Regretfully,  Nimmi did not permit a biography to be authored about her during her lifetime. Perhaps she wasn’t persuaded to sufficiently because she wouldn’t ever speak ill of anyone or encourage raking up forgotten controversies. Mild-mannered biographies don’t sell, do they?

She wasn’t averse to giving interviews, though, in print or on television, and would talk at length about the sheer joy of pairing up with the legendary trinity of actors of the time, Dilip Kumar, Dev Anand and Raj Kapoor.

Frequently cast as the doe-eyed, vulnerable young woman subjected to male exploitation, two of her most memorable roles in this mode were in Raj Kapoor’s Barsaat and Mehboob Khan’s Amar (1954).

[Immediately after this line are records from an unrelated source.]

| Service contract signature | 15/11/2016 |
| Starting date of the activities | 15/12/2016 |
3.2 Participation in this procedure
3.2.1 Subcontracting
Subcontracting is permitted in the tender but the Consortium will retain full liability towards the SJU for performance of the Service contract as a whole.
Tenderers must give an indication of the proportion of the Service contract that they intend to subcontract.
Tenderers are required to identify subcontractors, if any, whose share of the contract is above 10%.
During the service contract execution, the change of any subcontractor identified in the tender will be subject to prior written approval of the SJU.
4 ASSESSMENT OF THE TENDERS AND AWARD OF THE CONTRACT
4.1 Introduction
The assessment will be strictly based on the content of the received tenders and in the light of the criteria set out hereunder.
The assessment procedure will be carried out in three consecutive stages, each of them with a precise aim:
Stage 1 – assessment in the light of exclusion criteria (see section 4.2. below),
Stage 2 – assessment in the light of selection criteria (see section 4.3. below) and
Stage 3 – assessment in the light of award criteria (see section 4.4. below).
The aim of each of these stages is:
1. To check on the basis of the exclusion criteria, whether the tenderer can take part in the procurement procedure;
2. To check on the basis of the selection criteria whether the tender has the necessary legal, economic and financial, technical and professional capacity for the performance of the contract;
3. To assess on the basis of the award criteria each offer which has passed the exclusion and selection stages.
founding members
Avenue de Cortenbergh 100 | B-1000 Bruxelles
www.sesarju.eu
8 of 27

In fact, Amar is a vastly undervalued work, one of the first to discuss the consequences of an underprivileged woman who’s victimised by the hero, a high-respected lawyer portrayed by Dilip Kumar, no less. The actor, who would normally be a paragon of virtue, succumbs to his attraction for the village woman, Sonia, violates her and is eventually wracked by guilt. Madhubala featured in the conventional heroine’s role, but it was the deglamorised Nimmi who stole the show away from her tremendously gifted co-stars. No mean feat.

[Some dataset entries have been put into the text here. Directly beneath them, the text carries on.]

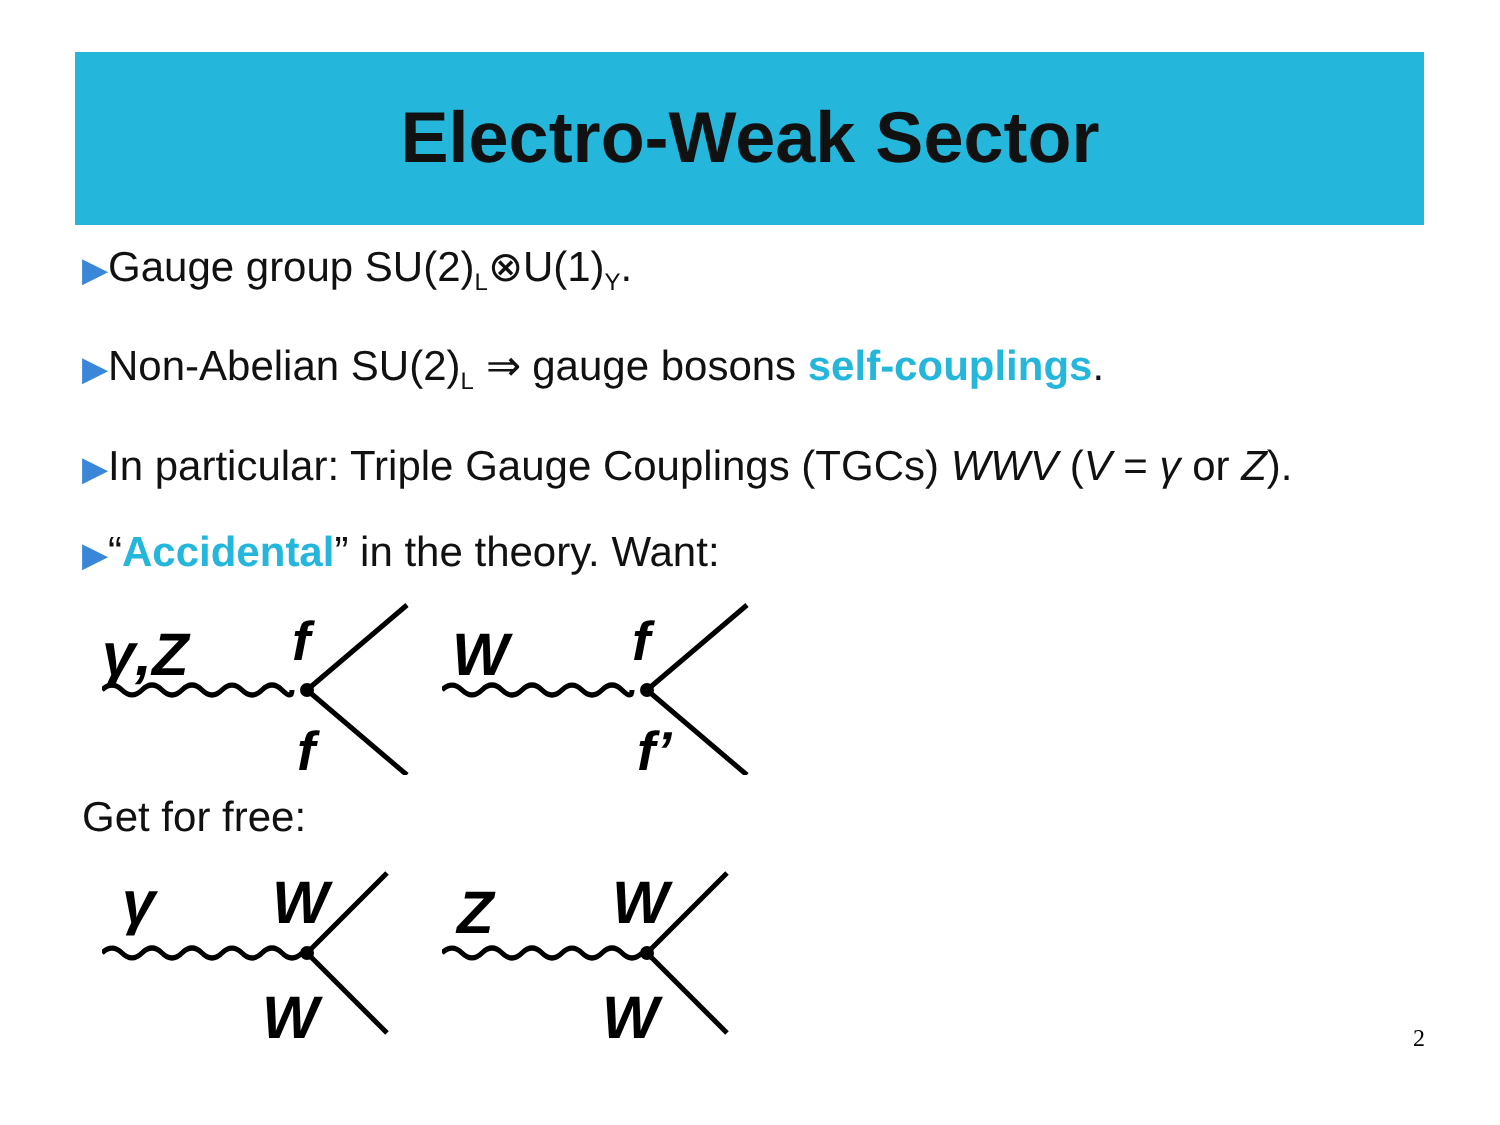Electro-Weak Sector
▶Gauge group SU(2)<sub>L</sub>⊗U(1)<sub>Y</sub>.
▶Non-Abelian SU(2)<sub>L</sub> ⇒ gauge bosons self-couplings.
▶In particular: Triple Gauge Couplings (TGCs) WWV (V = γ or Z).
▶“Accidental” in the theory. Want:
γ,Z
f
f
W
f
f’
Get for free:
γ
W
W
Z
W
W
2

Chroniclers have tabulated a score of approximately 40 films in the oeuvre of Nimmi. My personal choice for her career-best after Barsaat and Amar, would be Chetan Anand’s Aandhiyan (1952), S. U. Sunny’s Uran Khatola (1955), Sohrab Modi’s Kundan (1955), M.V. Raman’s Bhai Bhai (1956), K.A. Abbas’s Char Dil Char Rahen (1959) and H.S. Rawail’s Mere Mehboob (1963). For sure, she had been presented enigmatically in Mehboob Khan’s Aan (1952), but it was Nadira as a fiery, rebellious woman who had grabbed the honours in Indian’s first Technicolour film loosely adapted from Shakespeare’s Taming of the Shrew.

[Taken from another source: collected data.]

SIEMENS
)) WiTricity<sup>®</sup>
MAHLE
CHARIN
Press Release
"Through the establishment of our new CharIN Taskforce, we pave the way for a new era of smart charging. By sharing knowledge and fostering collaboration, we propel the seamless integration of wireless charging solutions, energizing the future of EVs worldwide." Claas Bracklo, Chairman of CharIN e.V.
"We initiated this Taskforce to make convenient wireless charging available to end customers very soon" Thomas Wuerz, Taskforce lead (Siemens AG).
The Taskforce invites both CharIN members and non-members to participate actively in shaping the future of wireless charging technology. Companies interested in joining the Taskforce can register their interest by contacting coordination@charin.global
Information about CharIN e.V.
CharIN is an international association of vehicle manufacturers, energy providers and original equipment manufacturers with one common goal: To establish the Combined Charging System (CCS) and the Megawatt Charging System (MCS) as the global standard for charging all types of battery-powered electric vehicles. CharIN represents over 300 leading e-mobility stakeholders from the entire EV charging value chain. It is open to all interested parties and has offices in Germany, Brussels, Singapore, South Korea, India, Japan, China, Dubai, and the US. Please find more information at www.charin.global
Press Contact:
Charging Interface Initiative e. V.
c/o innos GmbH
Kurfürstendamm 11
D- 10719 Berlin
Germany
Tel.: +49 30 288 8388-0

Perhaps her most ambitious project, a take on the Laila Majnu legend– titled Love and God (1986)  directed by K.Asif -- would have been the acme of her career. That was not to be out of sheer tragic circumstances. Asif and the original hero Guru Dutt passed away during the midst of the shoot. Guru  Dutt was replaced by Sanjeev Kumar, who could not complete the shoot either because of ill-health. Eventually, the intended magnum opus was released theatrically but in such a mangled shape that it proved to be incoherent to the audience.

Nimmi’s marriage to film writer and director S. Ali Raza wasn’t smooth going either. They had married in secret, because of objections raised by Raza’s landed family, who apparently did not approve of a film actress within their fold. After quite a few years, Raza and Nimmi finally announced their nikaah officially and moved in together in a bungalow in a tree-lined lane of Worli. Once Raza passed away, Nimmi chose to shift to an apartment where her many relatives would keep her company till the last day.

She also maintained a full-time secretary to draw up her daily schedule. If she was invited to a show business or award function, or for a TV interview at a studio, she would agree to show up happily. As one of her relatives remarked, “She would feel cooped up at home. So, she would like to do her own make-up, call the hair-dresser over home and get a new dress for the occasion. Right to the end, she felt she belonged to the film industry though a precious few, maybe two or three stars, would bother to drop by or ‘phone her up.”

But then that’s the world of entertainment. Heart-bracingly for Nimmi, she did not seclude herself or wallow in the memories of the halcyon days that were. Pragmatic to the core, she would smile gently, “Time and cinema wait for no one.”